22: The ultrasonic transducer of claim 1, wherein the cement comprises a high alumina content.

23: The ultrasonic transducer of claim 22, wherein the cement is at least one of a calcium aluminate cement (CAC), a molten cement and a refractory cement.

24: The ultrasonic transducer of claim 1, wherein the cement is SECAR® 71.

25: The ultrasonic transducer of claim 1, comprising 20-30% by weight of cement of the total weight of the material.

26: The ultrasonic transducer of claim 1, wherein the material comprises at least one adjuvant consisting of a superplasticizer.

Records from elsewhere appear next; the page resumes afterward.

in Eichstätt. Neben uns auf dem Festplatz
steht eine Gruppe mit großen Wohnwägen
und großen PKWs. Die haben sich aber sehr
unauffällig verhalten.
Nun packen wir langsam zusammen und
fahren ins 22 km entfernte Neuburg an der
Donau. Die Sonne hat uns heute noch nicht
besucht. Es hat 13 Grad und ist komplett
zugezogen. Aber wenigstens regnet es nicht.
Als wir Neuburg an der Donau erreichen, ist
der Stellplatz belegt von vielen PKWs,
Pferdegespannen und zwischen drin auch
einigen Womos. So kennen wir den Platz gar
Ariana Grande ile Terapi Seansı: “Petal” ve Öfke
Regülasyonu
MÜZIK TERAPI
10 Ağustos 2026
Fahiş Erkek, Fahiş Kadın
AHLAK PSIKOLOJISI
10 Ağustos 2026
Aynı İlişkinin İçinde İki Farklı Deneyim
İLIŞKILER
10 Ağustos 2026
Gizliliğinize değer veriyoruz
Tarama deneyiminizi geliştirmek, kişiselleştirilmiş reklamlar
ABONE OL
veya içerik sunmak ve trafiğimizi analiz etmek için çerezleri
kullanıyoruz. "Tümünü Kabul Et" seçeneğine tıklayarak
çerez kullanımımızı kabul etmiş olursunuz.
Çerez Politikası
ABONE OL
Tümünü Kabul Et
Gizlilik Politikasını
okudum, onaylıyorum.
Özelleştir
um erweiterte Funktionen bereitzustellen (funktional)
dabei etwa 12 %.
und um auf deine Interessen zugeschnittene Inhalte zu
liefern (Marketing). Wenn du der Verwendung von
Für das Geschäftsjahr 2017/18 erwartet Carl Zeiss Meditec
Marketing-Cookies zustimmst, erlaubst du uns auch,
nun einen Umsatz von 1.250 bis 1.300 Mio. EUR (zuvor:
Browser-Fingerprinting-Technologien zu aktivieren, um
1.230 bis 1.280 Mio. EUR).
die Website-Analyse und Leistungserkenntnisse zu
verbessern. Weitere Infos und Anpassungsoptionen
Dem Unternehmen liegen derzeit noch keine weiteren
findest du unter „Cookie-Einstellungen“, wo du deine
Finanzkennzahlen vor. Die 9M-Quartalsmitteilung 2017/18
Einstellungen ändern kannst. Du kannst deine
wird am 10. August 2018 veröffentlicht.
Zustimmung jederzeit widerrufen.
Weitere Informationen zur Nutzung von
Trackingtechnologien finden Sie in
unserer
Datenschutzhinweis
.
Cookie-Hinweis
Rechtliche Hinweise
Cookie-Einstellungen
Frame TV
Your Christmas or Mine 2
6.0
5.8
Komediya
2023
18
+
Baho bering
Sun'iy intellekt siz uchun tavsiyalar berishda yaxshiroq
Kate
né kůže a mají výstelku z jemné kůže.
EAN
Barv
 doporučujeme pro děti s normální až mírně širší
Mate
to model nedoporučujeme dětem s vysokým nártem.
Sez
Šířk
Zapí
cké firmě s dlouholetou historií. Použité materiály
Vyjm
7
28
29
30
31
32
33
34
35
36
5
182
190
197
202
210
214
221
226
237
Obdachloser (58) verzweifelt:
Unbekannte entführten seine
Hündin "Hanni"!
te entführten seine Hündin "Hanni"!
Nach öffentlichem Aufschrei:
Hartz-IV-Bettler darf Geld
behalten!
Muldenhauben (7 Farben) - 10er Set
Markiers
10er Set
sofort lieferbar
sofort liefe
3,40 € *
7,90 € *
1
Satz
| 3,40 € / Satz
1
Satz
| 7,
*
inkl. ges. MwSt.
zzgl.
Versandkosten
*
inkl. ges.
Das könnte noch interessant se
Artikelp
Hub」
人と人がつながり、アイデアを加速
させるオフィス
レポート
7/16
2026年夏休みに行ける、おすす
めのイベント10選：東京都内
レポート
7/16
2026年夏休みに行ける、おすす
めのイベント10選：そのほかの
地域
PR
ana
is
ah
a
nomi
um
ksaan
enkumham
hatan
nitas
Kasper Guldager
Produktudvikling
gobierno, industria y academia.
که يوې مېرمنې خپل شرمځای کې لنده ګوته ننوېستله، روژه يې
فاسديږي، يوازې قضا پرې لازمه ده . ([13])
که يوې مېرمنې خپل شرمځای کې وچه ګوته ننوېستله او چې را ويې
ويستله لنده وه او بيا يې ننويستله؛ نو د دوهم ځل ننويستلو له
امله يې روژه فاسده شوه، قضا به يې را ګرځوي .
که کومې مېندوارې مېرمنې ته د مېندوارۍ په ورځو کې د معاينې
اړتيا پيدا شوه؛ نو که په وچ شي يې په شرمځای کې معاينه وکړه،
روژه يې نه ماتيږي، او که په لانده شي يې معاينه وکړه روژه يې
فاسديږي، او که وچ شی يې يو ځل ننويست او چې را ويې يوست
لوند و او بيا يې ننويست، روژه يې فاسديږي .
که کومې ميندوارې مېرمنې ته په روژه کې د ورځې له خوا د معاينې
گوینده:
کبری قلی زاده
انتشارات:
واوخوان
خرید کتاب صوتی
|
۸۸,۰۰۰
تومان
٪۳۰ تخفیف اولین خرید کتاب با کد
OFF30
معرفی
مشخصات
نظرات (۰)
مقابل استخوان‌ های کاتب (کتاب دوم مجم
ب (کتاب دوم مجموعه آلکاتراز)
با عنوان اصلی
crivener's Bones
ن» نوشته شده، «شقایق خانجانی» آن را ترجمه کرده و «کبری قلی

27: The ultrasonic transducer of claim 26, comprising less than 5% by weight the adjuvant of the total weight of the material.

28: The ultrasonic transducer of claim 27, wherein the superplasticizer is Master Genium 7,500 or Plastol 5,700.

29: The ultrasonic transducer of claim 1, wherein the stainless steel powder has a high coefficient thermal expansion.

30: The ultrasonic transducer of claim 29, wherein the stainless steel powder has a coefficient thermal expansion of between 9 to 17 μm/m/° C.

31: The ultrasonic transducer of claim 1, wherein the backing layer material is prepared by further curing the mixture in humid conditions, heating the mixture to remove any moisture by raising firstly gradually the temperature below the boiling point and subsequently raising said temperature, and cooling the mixture to obtain the backing layer material.